Highlighting some of the internal inconsistencies and ruptures of a piece in the Comments section of the Sydney Morning Herald on Friday April 29th reveals some of these issues at work. In her comment piece, Hilary Burden, addresses all women readers in her claim that "If you have trouble conceiving, don't be surprised, don't ask for handouts and don't think it's the end of the world". According to Burden, women are not only arrogant but also selfish and naive to assume that the government will cover the cost of repeated cycles of IVF once over 42. After dishing out on women, all women apparently, as there are no specific references to any actual quotes by women or women's groups on this issue, only a reference to something Emma Thompson once remarked, she ends by saying that no women should "be made to feel they are dependent on what they produce or don't produce with their bodies. In an overpopulated world, you don't have to have a baby to learn how to labour or live."

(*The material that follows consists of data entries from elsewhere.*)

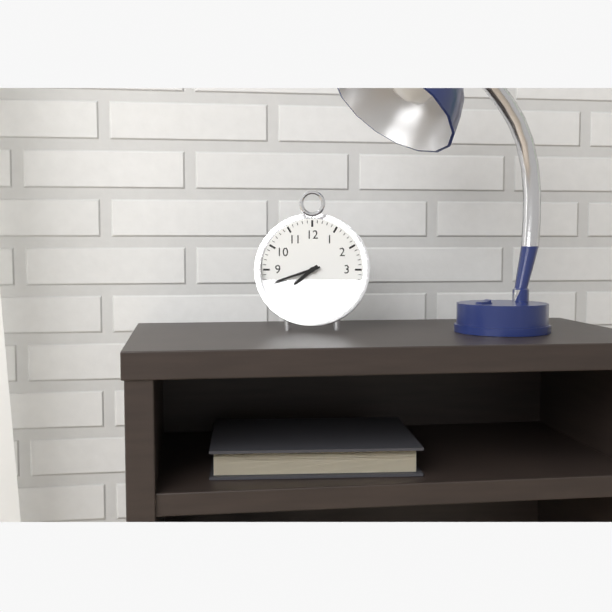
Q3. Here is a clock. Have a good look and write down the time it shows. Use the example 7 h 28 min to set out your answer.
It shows 7 h 42 min
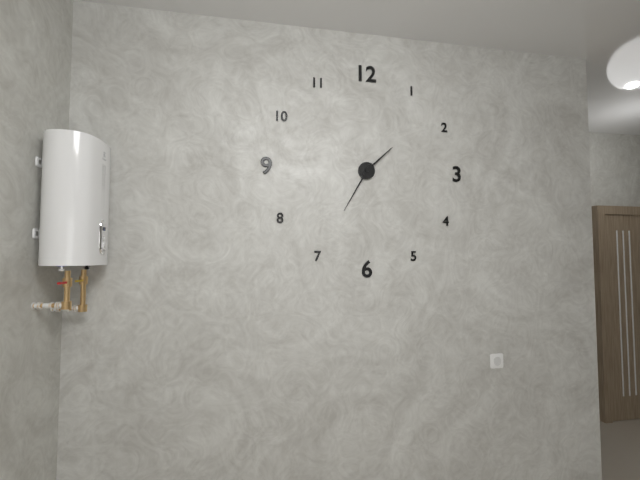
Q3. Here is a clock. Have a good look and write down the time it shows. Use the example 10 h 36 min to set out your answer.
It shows 1 h 35 min
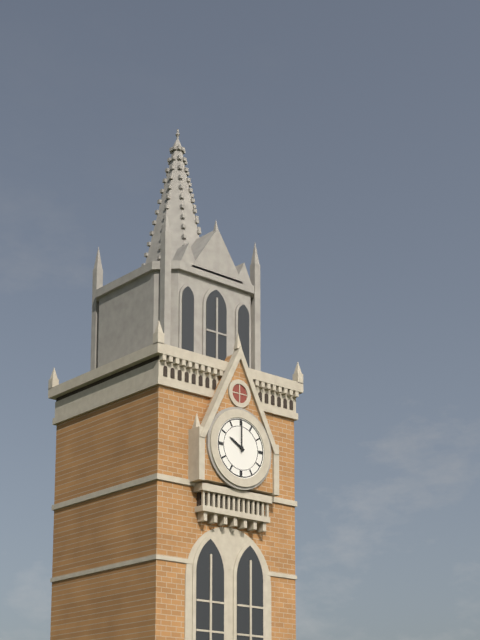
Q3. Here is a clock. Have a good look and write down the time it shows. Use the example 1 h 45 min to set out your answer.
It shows 10 h 00 min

Hilary is having trouble making sense of all of this. It's "just weird maths", she states, that the Government gives "couples $3000 for having a baby on the one hand and then reduce their chances of having one on the other."

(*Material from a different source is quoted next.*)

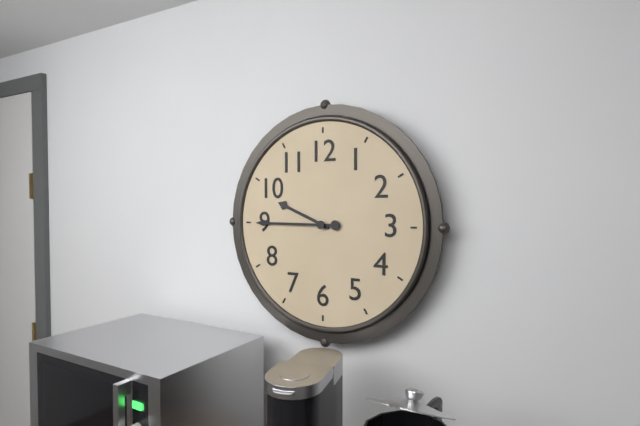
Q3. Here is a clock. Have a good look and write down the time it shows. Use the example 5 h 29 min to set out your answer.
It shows 9 h 45 min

One of the reasons why Hilary is having trouble understanding this is because she is reacting from a position of being a woman who is struggling to be valued in her own right as a productive member of society without necessarily being a reproductive member of society. Unfortunately Hilary, by taking this stance, is colluding with the Federal government's policies, harming her own cause and those of other women who have a broader and more inclusive position that women who choose to work, women who choose to work and have children and women who choose to have children are all deserving of being valued and supported.

In fact, the inconsistency of the Government's stance on these two issues shows the consistency of their belief that underpins all their policies on women's re-productive and productive labour, the notion that only some bodies and only some modes of being in bodies are acceptable and normal and therefore should be supported by Government funding. For though the Australian government is trying to address what it sees as a growing problem of reduced birth rates, leading to an ageing work force, by encouraging reproduction, the social model for achieving this is not simply to make having children and bringing up children easier to all members of society but to reform the social conditions themselves, so that it is made easier only within certain very narrow parameters, i.e. by being young and by being legally infertile. What this excludes are the many choices and conditions under which either of these two parameters are not viable, such as working for the early part of one's life or due to a phsyiological condition which reduces the likelihood of being able to achieve pregnancy without assistance.

And so, finally to my ultimate concern, about Australia's health system. These parameters of eligibility are maintained by making IVF treatments financially inaccessible, and therefore unavailable, to those who fall outside of the narrow definition. Burden asks, "Why is it so bad to be given three attempts at having another child, and after that, you pay for it yourself. Raise the $10,000 amongst your kin..."

Because by supporting access of only those women who are under 42 and legally infertile, to a comprehensive IVF treatment plan, we are not just reducing the overall rates of successful pregnancy, we are reducing the social and life options of all women in Australian society, and impoverishing the diversity of our culture.